Ma chi pensa di creare crescita e ripresa sull’emergenza, ha sbagliato strada. Perché per farlo, occorre un altro elemento fondamentale, oltre alla paura ansiogena: la privazione dei diritti. O, quantomeno, il loro ridimensionamento. Per governare l’economia in nome del lasseiz-faire disperato accompagnato al ricatto occupazionale serve la Cina, quindi l’autoritarismo. Il coté di restrizioni e limitazioni della pandemia stanno forse operando da stress test? Perché basta dare un’occhiata ad altri comparti strategici ma meno dipendenti da deroghe, scappatoie e abusi sistemici dell’edilizia come la manifattura e l’industria per vedere che di oro fra il luccichio della narrativa ne è presente in realtà ben poco. Esattamente come l’inflazione, neppure la crisi sulla supply chain globale è transitoria. Anzi. Sempre più case automobilistiche stanno bloccando le produzione, causa mancanza di componentistica. Il porto di Los Angeles ha dovuto aggiornare i nuovi massimi nei tempi di attesa e la Cina, già oggi con gli hub per container totalmente imballati, sta operando da potenziale detonatore: se Omicron o chissà quale altra variante dovesse imporre una quarantena in uno dei mega-scali commerciali, sarebbe game over almeno per tutto il primo semestre del 2022.

Basta guardare i numeri e le statistiche, non serve affatto vaticinare in punta di pessimismo. O malanimo anti-governativo e anti-patriottico. In questo Paese vantiamo, da decenni ormai, il poco onorevole ed edificante record di circa 1 morto sul lavoro al giorno: statistica da tg, cifre che scivolano via come previsioni meteo.
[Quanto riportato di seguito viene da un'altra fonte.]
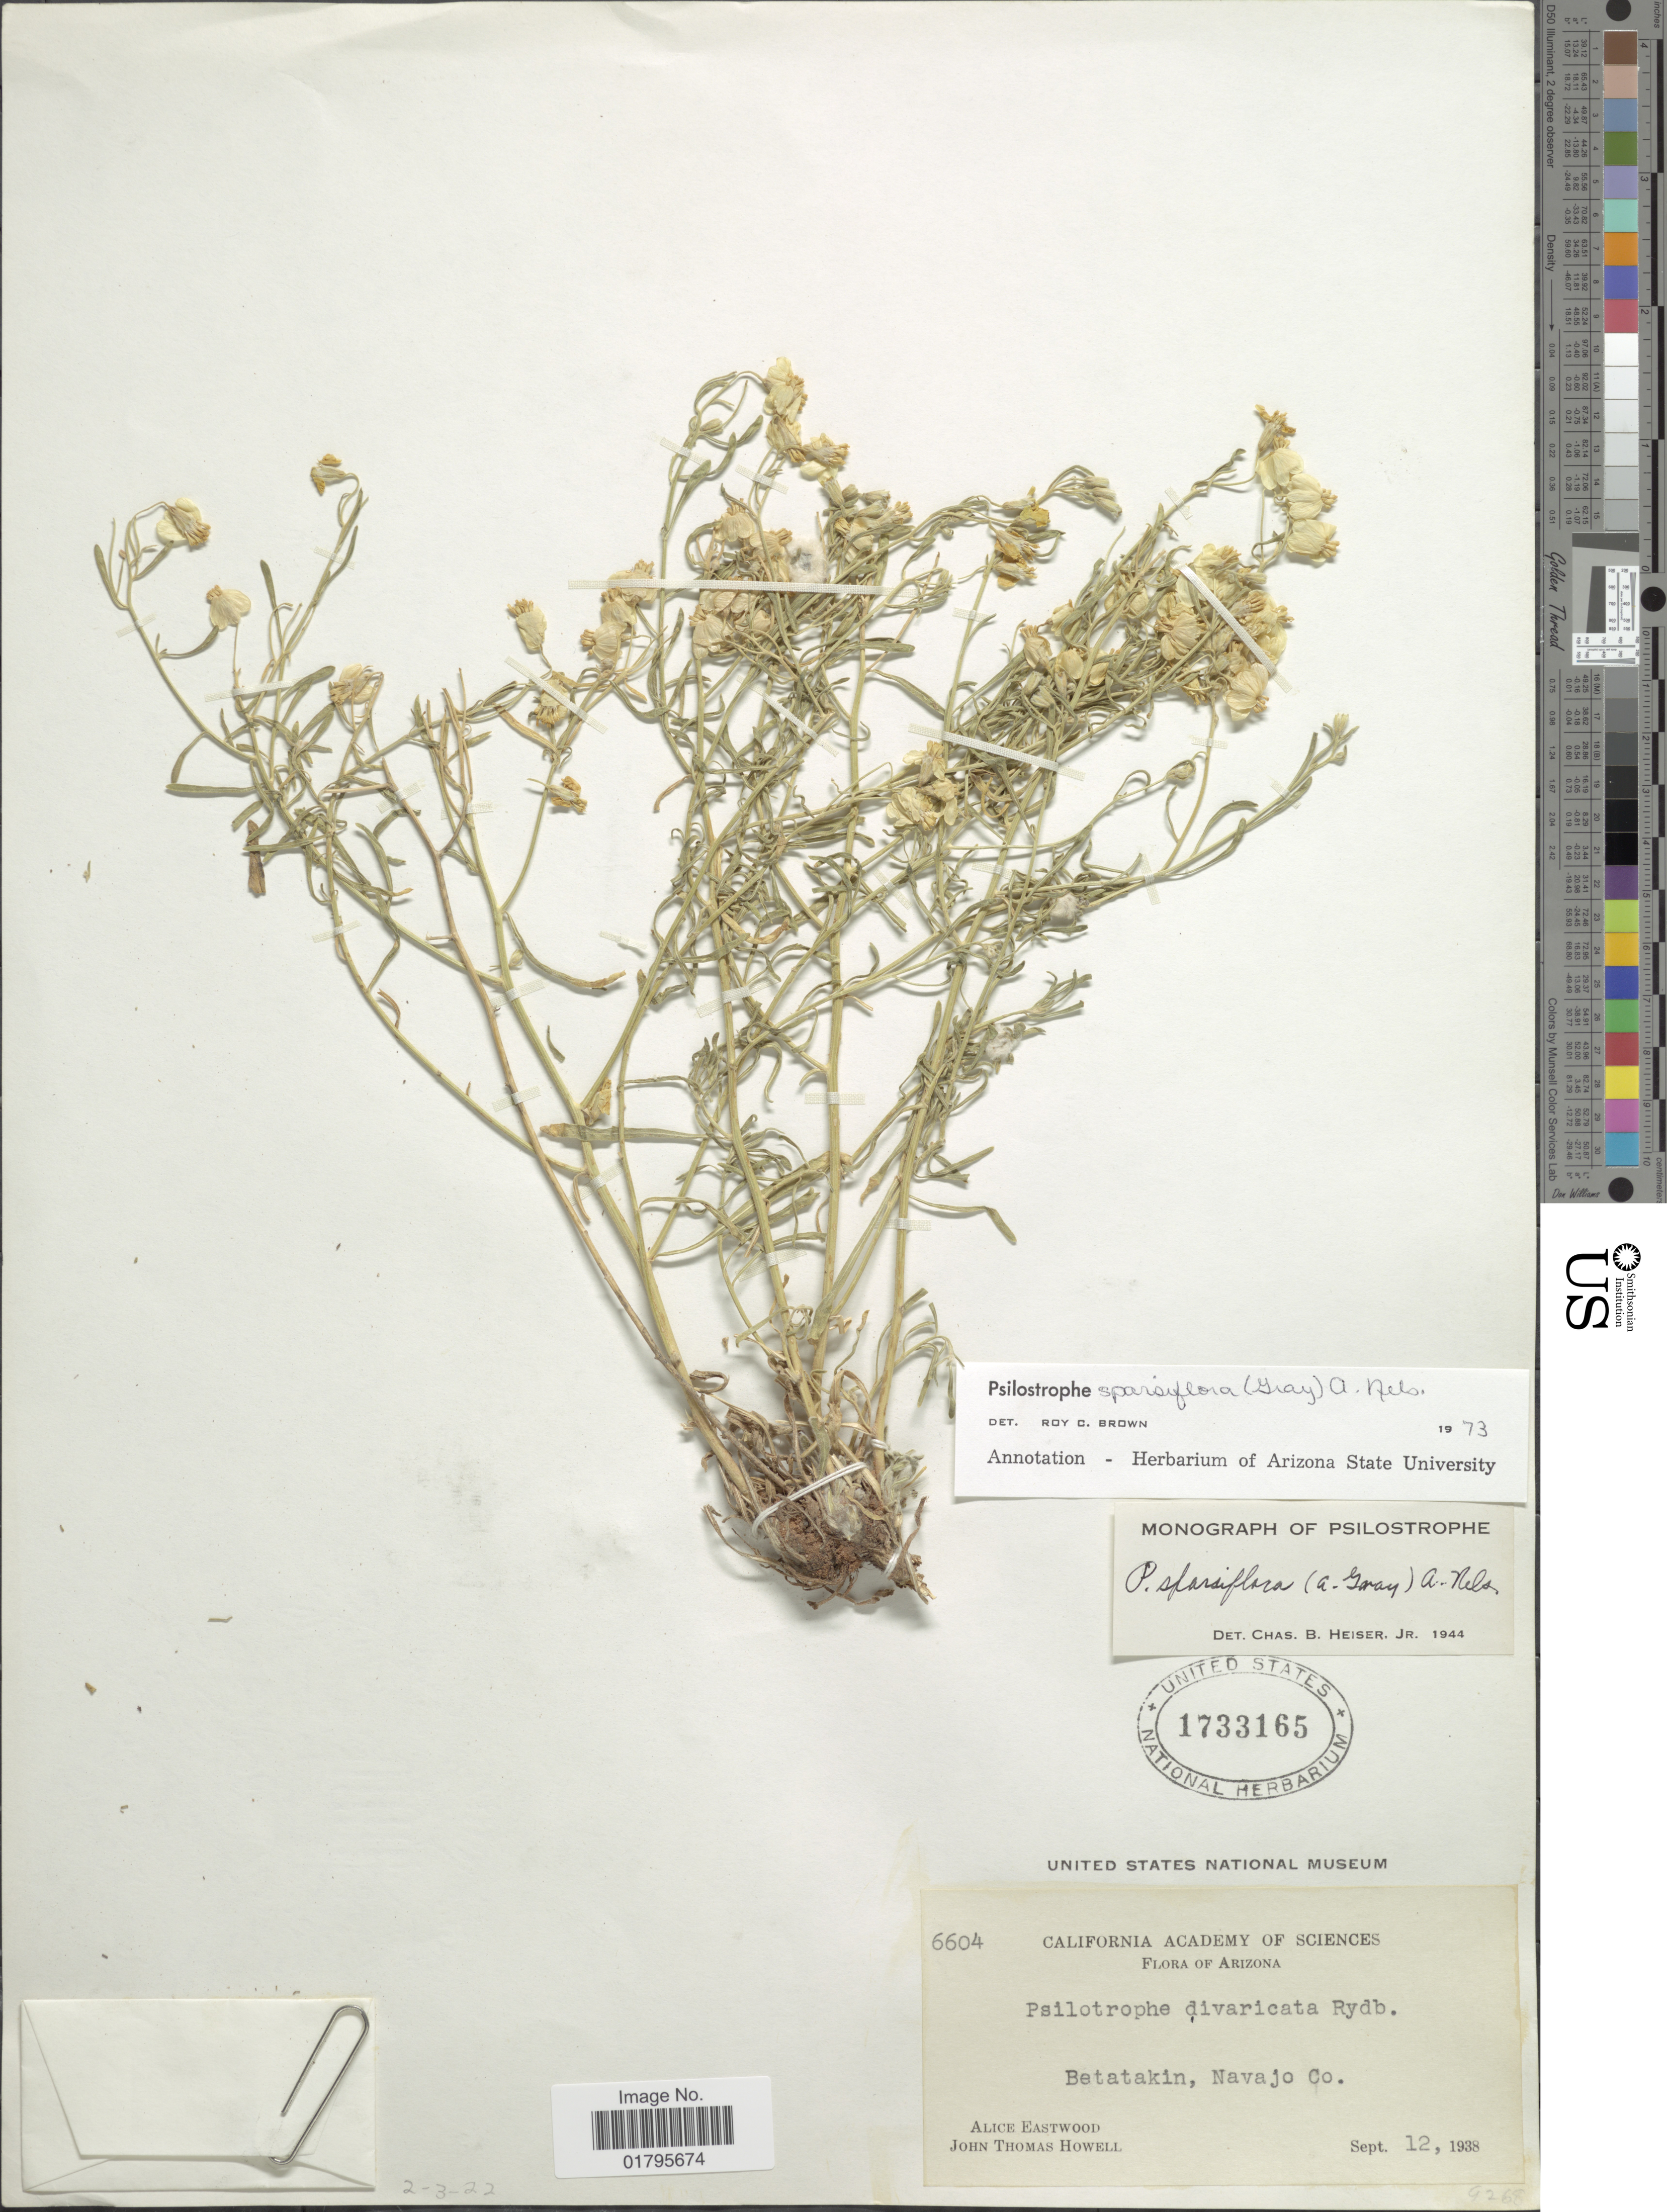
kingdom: Plantae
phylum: Tracheophyta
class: Magnoliopsida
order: Asterales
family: Asteraceae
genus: Psilostrophe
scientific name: Psilostrophe sparsiflora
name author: (A. Gray) A. Nelson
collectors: A. Eastwood & J. T. Howell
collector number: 6604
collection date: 1938-09-12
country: United States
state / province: Arizona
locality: Batatakin, Navajo Co.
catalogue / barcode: US 1733165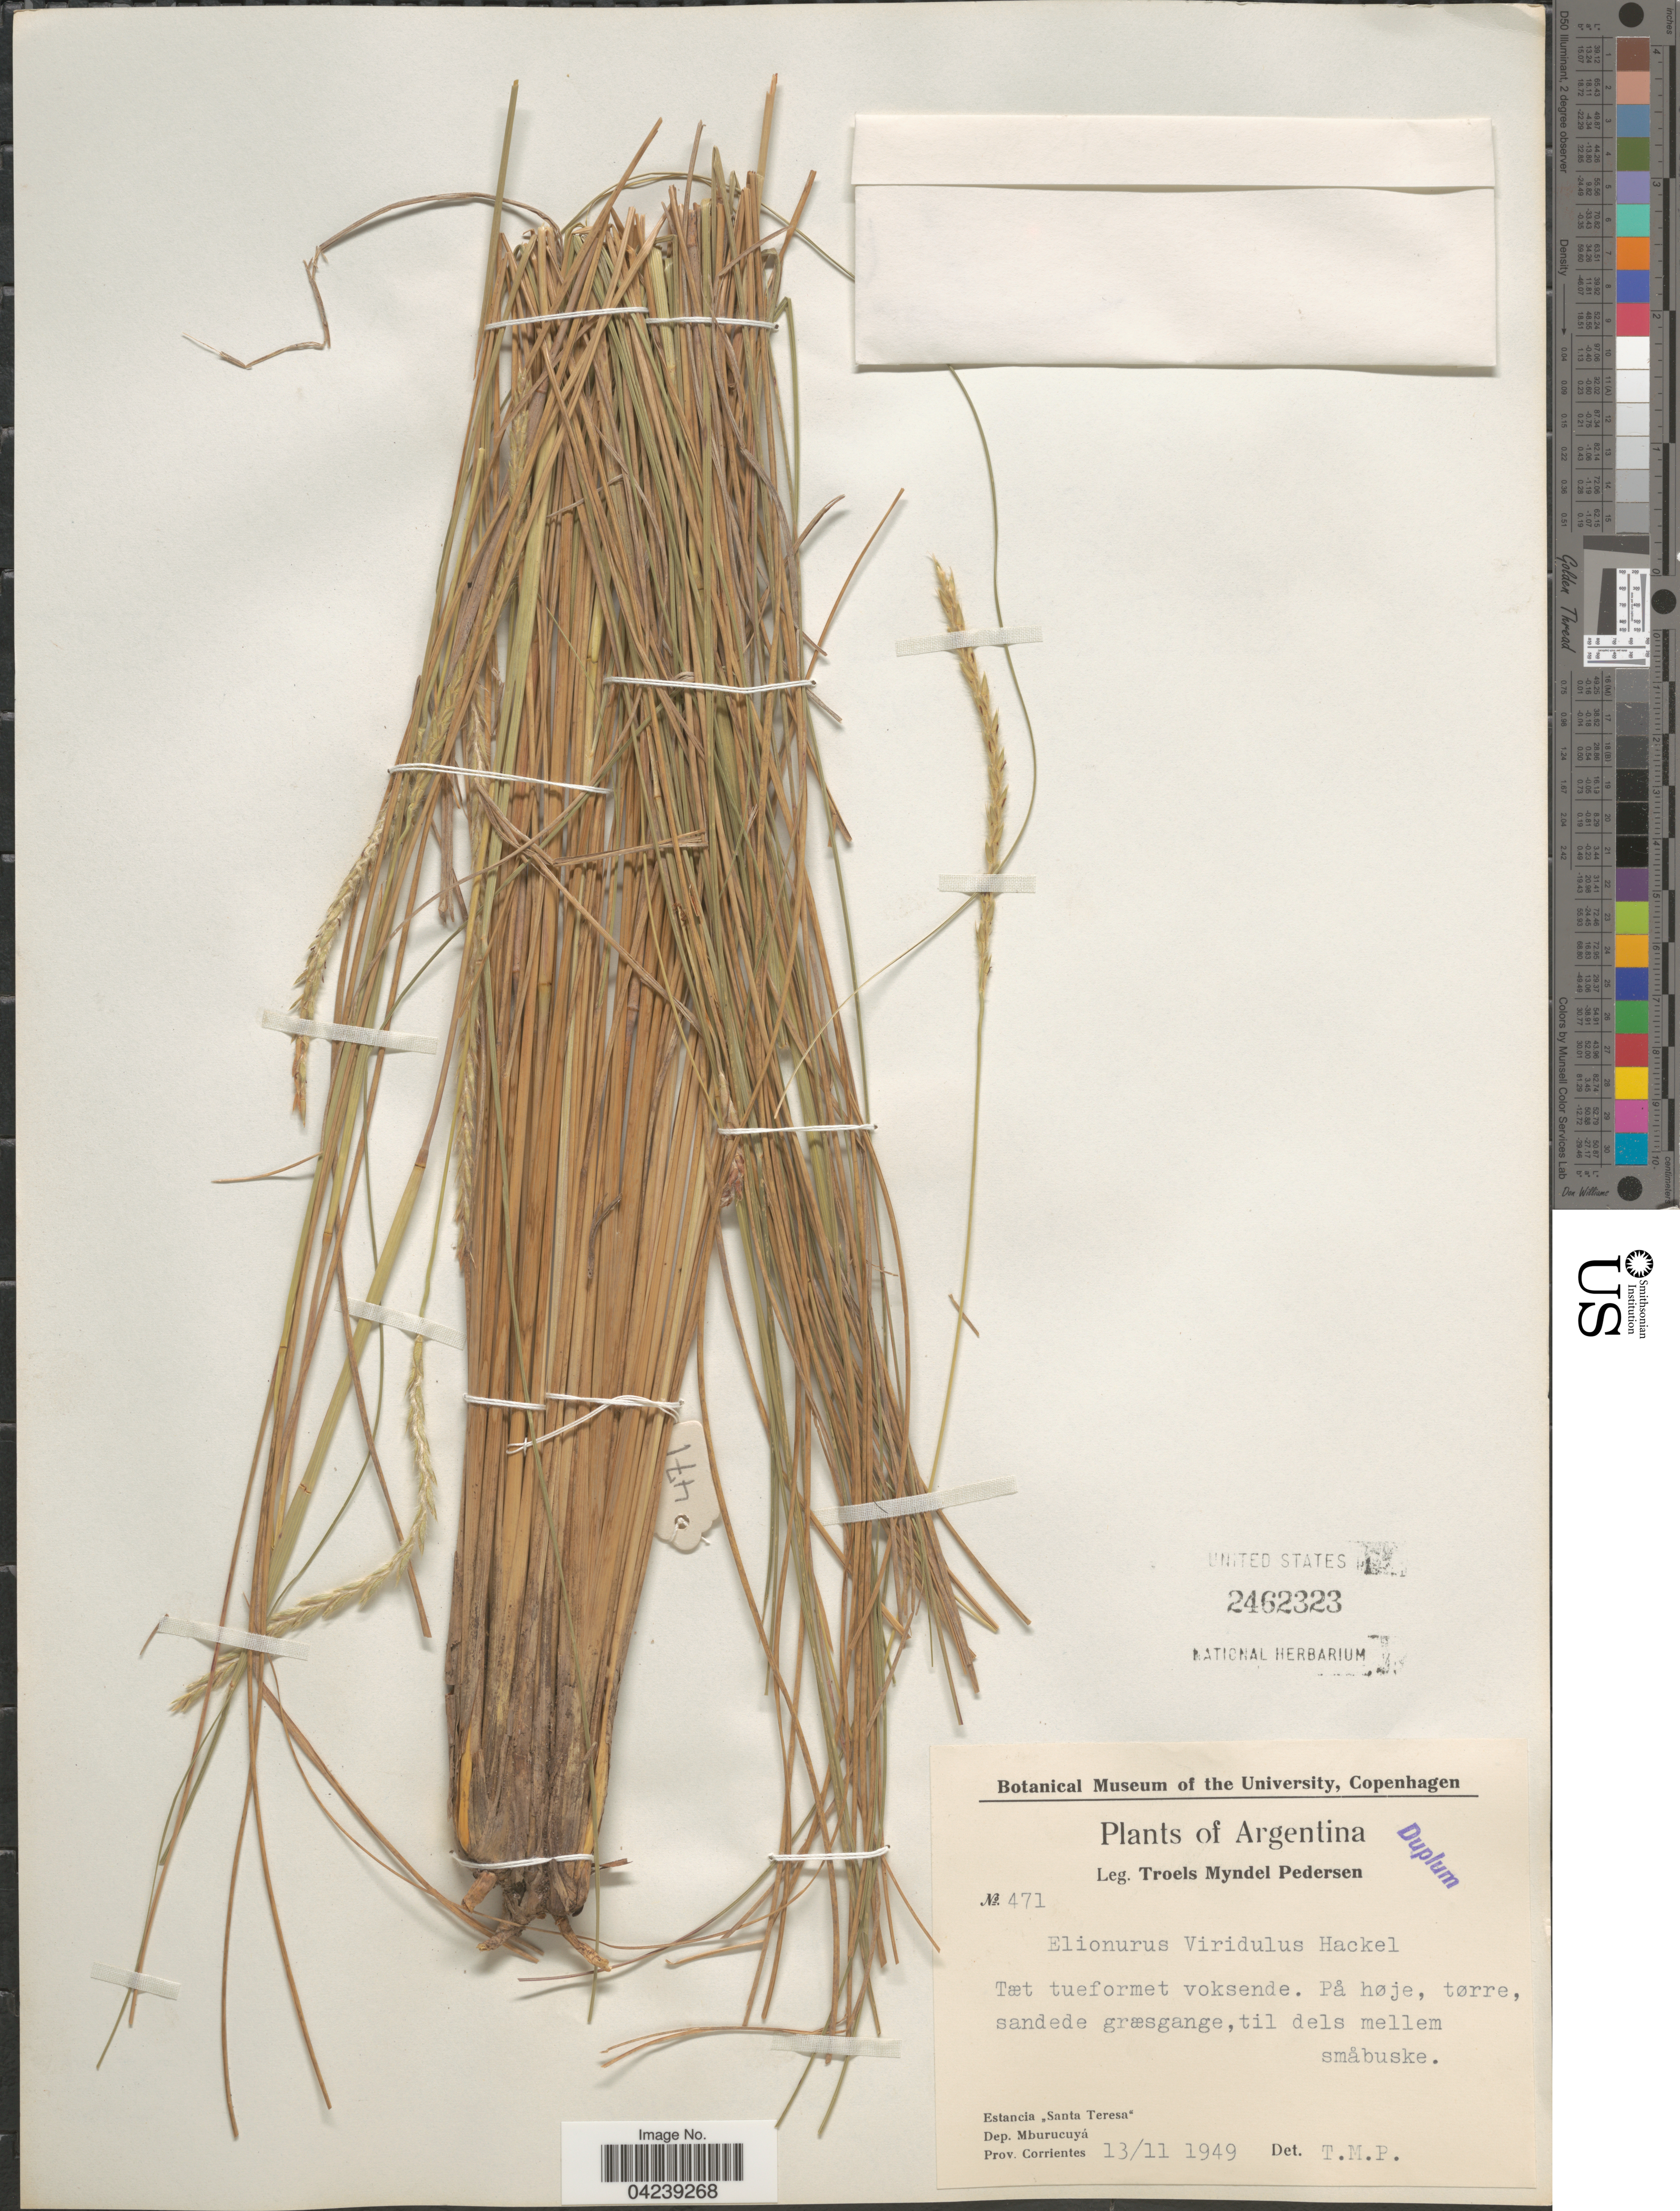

In realtà, un marito e un padre che al mattino alle 6 saluta la famiglia per andare in cantiere. Avendolo inconsapevolmente fatto per l’ultima volta. Sono un po’ troppe e un po’ troppo strutturali le cosiddette morti bianche per essere derubricate a tragiche fatalità. Spingere sull’emergenza come si è fatto e si continua a fare con mezzucci come il super-bonus porta a questo, inutile negare l’evidenza a cielo aperto di città che – di colpo – vivono un fermento di facciate in rifacimento degne del secondo Dopoguerra. Prendiamone atto, quantomeno per rispetto delle famiglie di chi non c’è più in nome del salario: quel 6% di cui tanto ci vantiamo e che ci ha garantito il riconoscimento dell’Economist (dopo Armenia, Malawi e Uzbekistan) emana un cattivo odore. E ha sapore ancora peggiore, se lo si mastica bene prima di ingoiarlo. A forza. Come facciamo ormai da sei mesi con tutto ciò che palazzo Chigi ci vende come necessario.